**WHAT TO PRODUCE:**
Retype only the lines that run from the top of the material below to the line bearing "left hip: (140, 823)", inclusive, and keep the pictures out.

START DATA FOR THE TASK

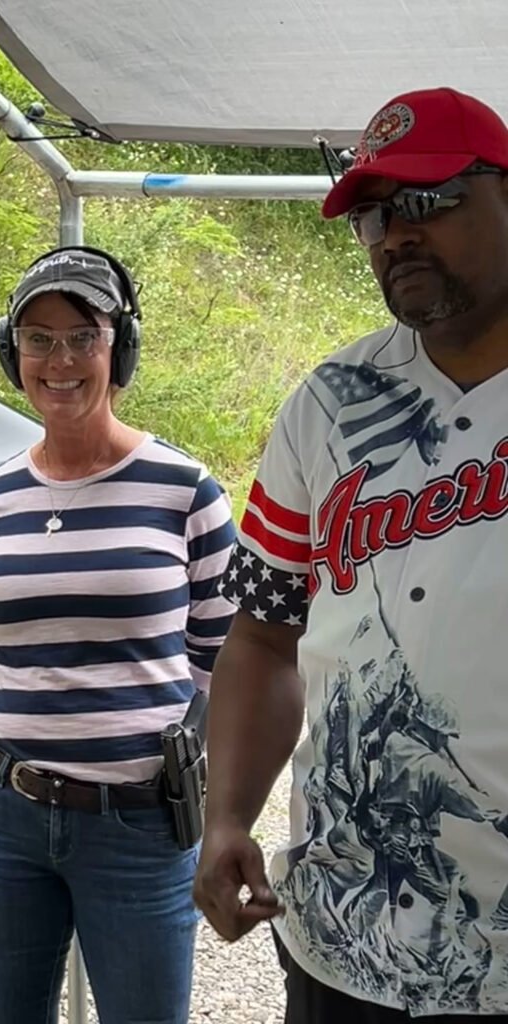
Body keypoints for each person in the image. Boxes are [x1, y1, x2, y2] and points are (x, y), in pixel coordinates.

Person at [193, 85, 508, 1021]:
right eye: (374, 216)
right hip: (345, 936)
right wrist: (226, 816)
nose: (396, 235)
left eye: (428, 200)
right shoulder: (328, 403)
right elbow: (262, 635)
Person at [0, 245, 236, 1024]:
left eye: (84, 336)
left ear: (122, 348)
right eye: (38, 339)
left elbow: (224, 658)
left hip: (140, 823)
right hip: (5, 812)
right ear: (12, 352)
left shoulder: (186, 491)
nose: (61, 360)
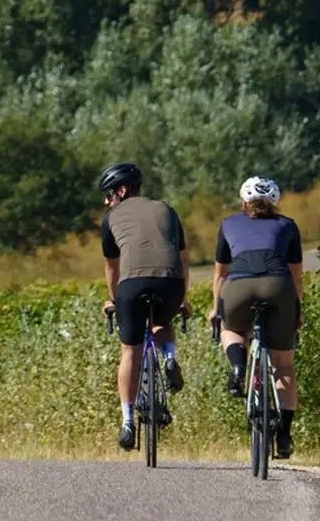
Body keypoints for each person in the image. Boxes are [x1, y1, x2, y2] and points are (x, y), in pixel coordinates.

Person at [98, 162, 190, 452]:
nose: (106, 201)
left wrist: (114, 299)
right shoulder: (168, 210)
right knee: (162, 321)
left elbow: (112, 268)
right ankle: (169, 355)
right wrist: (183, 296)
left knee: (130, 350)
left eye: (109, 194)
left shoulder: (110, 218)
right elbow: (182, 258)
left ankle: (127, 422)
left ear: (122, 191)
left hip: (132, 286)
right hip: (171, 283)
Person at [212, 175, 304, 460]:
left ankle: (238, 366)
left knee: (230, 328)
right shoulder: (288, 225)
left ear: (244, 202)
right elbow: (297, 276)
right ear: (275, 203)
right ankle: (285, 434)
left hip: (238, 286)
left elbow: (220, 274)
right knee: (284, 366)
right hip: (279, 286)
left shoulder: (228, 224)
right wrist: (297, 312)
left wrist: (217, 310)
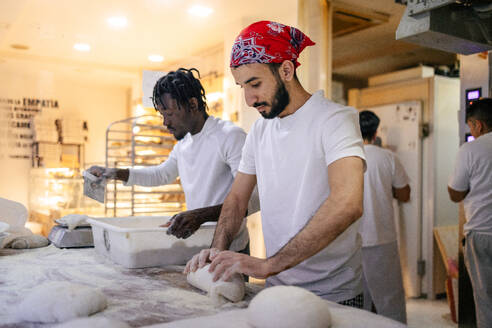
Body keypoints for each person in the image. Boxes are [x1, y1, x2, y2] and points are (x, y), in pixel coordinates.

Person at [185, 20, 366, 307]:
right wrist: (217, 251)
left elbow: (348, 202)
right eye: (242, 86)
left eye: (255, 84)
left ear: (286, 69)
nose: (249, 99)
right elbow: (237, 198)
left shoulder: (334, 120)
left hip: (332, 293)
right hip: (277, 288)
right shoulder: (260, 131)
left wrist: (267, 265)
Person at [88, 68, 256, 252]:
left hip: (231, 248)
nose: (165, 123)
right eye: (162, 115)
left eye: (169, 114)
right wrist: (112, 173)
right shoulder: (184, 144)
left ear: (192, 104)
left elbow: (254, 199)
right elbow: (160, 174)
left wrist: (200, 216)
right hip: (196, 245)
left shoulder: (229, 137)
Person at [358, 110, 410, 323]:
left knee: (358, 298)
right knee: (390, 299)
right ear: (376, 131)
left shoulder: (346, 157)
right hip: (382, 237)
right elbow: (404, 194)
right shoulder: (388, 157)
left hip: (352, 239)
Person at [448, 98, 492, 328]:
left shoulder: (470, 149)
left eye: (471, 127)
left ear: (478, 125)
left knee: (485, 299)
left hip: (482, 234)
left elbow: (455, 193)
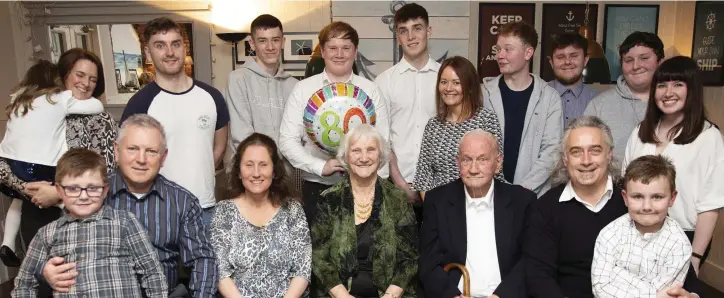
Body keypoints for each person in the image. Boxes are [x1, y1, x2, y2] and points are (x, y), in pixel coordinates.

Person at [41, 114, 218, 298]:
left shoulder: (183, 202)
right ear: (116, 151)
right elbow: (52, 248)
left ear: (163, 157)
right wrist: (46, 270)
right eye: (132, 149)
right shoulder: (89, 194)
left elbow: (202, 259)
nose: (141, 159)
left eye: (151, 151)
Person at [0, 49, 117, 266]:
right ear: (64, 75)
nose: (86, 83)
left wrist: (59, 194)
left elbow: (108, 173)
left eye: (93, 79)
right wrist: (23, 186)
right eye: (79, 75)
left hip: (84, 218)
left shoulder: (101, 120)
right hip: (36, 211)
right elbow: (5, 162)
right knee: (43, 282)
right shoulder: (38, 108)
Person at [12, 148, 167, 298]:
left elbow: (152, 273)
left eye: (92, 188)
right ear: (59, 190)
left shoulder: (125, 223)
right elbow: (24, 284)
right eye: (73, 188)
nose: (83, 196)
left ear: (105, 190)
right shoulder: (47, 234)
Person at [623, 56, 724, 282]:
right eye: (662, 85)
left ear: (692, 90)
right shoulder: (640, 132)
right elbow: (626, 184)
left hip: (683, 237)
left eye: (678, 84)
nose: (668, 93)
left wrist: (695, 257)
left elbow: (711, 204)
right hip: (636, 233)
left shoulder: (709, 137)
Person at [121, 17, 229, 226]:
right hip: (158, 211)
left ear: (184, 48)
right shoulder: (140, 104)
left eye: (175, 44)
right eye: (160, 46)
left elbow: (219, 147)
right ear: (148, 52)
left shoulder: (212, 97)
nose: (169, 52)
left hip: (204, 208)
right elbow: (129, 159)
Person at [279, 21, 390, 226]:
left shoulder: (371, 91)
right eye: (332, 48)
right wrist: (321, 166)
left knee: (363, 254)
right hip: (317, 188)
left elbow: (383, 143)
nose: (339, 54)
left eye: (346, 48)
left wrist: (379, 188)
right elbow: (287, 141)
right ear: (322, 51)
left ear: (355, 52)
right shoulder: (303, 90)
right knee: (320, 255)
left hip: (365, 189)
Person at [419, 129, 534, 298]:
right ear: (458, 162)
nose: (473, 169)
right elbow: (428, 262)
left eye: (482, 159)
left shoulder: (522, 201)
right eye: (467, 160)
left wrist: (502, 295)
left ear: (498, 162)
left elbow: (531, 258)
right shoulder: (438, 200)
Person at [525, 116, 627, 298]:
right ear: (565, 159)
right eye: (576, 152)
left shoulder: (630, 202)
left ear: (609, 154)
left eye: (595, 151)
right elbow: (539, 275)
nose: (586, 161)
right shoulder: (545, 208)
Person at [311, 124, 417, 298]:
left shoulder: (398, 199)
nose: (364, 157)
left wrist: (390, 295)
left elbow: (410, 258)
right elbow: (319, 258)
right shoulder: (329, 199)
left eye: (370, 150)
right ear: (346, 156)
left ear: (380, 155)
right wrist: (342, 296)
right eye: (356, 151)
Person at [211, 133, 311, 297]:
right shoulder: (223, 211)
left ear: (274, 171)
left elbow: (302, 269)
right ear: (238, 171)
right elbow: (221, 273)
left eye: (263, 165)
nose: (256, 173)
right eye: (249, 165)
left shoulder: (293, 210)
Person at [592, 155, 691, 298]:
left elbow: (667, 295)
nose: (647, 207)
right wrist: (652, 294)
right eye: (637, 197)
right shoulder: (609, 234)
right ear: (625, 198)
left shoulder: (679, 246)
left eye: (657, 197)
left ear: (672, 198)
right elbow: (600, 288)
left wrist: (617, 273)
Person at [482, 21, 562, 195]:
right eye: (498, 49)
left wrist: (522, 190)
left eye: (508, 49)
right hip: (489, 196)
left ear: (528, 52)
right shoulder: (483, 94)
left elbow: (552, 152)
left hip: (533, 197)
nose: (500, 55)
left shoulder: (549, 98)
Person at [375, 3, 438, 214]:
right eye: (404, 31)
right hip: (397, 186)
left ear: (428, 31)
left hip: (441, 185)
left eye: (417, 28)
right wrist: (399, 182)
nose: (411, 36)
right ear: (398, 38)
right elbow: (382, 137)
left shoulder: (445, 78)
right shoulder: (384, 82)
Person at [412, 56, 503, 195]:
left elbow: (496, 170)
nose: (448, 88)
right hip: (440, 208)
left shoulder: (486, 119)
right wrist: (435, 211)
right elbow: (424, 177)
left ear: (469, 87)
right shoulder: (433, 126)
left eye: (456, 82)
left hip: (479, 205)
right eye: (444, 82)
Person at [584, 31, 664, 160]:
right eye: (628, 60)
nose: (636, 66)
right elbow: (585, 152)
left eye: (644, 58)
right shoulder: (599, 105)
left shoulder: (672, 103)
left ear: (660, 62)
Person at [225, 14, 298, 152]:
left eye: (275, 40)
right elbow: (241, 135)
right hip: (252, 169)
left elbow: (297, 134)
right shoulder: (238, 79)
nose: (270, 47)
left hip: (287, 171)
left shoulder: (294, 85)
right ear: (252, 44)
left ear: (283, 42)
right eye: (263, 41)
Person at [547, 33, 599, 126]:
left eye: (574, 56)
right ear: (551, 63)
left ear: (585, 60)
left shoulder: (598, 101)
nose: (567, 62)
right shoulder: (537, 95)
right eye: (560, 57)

END DATA FOR THE TASK

**SOLUTION TO THIS TASK:**
Body keypoints for each person in the image. Boxes are [x1, y1, x2, y2] and points are (x, y), in pixel coordinates.

Person at [193, 85, 508, 1021]:
right eye: (374, 216)
right hip: (345, 936)
right wrist: (226, 816)
nose: (396, 235)
left eye: (428, 200)
right shoulder: (328, 403)
right elbow: (262, 635)
Person at [0, 245, 236, 1024]:
left eye: (84, 336)
left ear: (122, 348)
right eye: (38, 339)
left elbow: (224, 658)
left hip: (140, 823)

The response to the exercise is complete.